For this mode, the only credential you need is the API key. If you want to use a secret, you store it in the apiKey field. Here's an example:

apiVersion: v1
kind: Secret
metadata:
  name: he-credentials
type: Opaque
stringData:
  apiKey: "skdhjfkdhkjs"

If you pass it via the environment, you must use the auth.heApiKey variable when deploying the Helm chart.

Here's a sample Issuer configuration for the dynamic-dns mode:

apiVersion: cert-manager.io/v1
kind: Issuer
...
  solvers:
    - dns01:
        webhook:
          solverName: he
          groupName: acme.xdb.me
          config:
            heUrl: "https://dyn.dns.he.net" # URL for operations. Default: "https://dyn.dns.he.net"
            method: "dynamic-dns"           # method to use.

            # Only if you use secrets
            apiKeySecretRef:
              name: "my-secret"             # name of secret. Default: "he-credentials"
              namespace: "myns"             # optional namespace for the secret. If not given, the secret is
                                            # looked for in the issuer namespace.
                                            # For a ClusterIssuer, specify this or the release namespace (eg,
                                            # `cert-manager`) will be used.

Access control for secrets

If using secrets, there is the option to limit the namespaces the webhook will be able to access, and also the name of the secrets it will have permission to read. This is done by setting the helm variables rbac.secretNamespaces (a list of namespaces, by default [default]) and rbac.secretNames (a list of names, by default [he-credentials]). If you want to be able to read secrets in any namespace, pass an empty list for rbac.secretNamespaces, and a ClusterRole will be created instead of a Role (use with caution).

Development

IMPORTANT NOTE: only the login mode is conformant with the cert-manager requirements, as it allows for multiple simultaneous DNS01 challenges (and thus TXT records) in a single domain. The dynamic-dns mode cannot do that (it's always the same TXT record that gets updated), so it should only be used in environments where you expect only a single challenge at a time for each domain.

For the same reason, a dynamic-dns mode test is not included in the test suite, as it expects the TXT record to be removed for the test to be declared successful (dynamic-dns mode merely overwrites the key with new values every time; the TXT record is never removed).

Fortunately, in the actual runtime cert-manager doesn't check that a given record is deleted or not after the challenge, so that's why you can use the dynamic-dns method if you want (but not run tests with it), modulo the above notice.

Running the test suite

Conformance testing is achieved through Kubernetes emulation via the kubebuilder-tools suite, in conjunction with real calls to HE on a test domain, using valid credentials or API token stored in secrets.

The test configures a _acme-challenge-test TXT entry, attempts to verify its presence, and removes the entry, thereby verifying the Prepare and CleanUp functions.

To run the test suite, you must create two files under testdata/he.

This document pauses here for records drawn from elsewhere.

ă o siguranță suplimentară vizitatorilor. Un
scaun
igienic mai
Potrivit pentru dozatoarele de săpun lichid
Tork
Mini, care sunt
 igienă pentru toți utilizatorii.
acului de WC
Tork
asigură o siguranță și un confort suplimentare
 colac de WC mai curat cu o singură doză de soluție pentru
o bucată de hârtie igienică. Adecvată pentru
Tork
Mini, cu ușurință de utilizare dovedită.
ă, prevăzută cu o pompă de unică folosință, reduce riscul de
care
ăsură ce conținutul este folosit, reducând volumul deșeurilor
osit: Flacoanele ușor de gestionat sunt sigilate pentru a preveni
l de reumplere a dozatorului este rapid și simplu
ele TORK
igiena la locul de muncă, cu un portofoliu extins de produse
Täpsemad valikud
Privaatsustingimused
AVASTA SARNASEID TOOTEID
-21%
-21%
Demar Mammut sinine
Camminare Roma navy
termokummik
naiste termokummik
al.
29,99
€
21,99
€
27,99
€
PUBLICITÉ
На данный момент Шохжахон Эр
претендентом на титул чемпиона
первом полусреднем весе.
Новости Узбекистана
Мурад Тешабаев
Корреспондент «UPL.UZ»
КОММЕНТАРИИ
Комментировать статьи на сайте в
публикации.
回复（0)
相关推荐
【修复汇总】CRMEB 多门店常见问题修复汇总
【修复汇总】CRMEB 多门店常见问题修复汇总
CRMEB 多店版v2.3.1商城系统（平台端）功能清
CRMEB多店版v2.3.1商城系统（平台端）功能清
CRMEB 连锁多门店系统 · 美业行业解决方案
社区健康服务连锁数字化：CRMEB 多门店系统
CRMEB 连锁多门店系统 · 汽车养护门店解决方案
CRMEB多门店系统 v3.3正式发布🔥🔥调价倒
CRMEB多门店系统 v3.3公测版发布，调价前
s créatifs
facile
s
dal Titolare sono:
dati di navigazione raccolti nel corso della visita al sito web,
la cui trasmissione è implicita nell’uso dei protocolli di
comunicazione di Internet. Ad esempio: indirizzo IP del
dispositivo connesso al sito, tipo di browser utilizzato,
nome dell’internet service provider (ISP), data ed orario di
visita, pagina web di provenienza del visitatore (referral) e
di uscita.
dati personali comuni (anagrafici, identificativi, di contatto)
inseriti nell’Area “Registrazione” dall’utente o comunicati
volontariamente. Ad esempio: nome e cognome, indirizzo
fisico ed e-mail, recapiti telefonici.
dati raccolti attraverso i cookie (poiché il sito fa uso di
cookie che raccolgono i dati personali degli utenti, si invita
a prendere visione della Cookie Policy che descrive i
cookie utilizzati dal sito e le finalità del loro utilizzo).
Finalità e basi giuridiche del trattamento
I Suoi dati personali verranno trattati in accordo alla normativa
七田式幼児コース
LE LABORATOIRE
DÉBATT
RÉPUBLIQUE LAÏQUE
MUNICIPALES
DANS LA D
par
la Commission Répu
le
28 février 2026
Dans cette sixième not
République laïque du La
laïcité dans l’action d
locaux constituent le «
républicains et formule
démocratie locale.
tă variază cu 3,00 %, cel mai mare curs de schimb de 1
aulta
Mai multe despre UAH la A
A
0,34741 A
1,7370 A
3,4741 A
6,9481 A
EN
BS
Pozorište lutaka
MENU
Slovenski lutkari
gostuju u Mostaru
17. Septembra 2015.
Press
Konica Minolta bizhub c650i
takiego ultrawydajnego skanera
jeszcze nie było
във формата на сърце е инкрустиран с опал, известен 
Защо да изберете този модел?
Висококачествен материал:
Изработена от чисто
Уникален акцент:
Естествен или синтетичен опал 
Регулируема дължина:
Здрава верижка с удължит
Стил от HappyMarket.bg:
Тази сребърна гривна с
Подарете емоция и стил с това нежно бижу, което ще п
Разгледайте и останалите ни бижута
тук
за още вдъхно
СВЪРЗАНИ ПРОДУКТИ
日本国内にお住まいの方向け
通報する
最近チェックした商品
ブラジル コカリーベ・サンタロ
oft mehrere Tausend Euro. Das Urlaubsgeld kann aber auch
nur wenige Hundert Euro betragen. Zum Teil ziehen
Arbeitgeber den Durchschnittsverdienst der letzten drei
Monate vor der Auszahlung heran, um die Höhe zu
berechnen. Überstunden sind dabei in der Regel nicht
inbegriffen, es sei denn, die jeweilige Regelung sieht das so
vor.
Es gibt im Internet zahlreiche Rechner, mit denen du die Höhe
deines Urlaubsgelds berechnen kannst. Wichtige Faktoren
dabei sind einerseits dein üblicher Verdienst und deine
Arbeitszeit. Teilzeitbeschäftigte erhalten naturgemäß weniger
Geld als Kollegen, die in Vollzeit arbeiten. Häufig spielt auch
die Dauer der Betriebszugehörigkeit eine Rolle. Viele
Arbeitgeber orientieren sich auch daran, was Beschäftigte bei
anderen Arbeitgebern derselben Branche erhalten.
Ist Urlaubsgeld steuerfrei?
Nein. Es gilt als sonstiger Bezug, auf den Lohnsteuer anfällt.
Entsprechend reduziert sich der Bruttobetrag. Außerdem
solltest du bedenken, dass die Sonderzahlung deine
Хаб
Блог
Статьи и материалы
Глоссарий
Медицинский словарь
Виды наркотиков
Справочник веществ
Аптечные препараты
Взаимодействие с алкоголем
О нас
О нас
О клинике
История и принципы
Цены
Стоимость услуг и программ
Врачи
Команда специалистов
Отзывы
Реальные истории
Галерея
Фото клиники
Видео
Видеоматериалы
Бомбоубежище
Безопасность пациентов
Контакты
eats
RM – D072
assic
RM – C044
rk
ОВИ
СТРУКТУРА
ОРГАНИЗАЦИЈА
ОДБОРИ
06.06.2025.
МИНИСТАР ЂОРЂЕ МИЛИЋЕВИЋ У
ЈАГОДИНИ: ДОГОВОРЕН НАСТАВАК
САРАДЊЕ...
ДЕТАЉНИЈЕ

One (let's call it config.json) represents the configuration fragment that will be used by the webhook; the other one (secret.yaml) must contain the HE credentials (username and password). There are examples of both files under testdata/he.

Once the files are in place, run the test suite with:

TEST_ZONE_NAME=yourdomain.com. make test

You can also set VERBOSE=1 (or to any other nonempty value) to see debug messages (note that this increases verbosity for all components):

VERBOSE=1 TEST_ZONE_NAME=yourdomain.com. make test

Have a look at main_test.go in case you want to customize the test suite.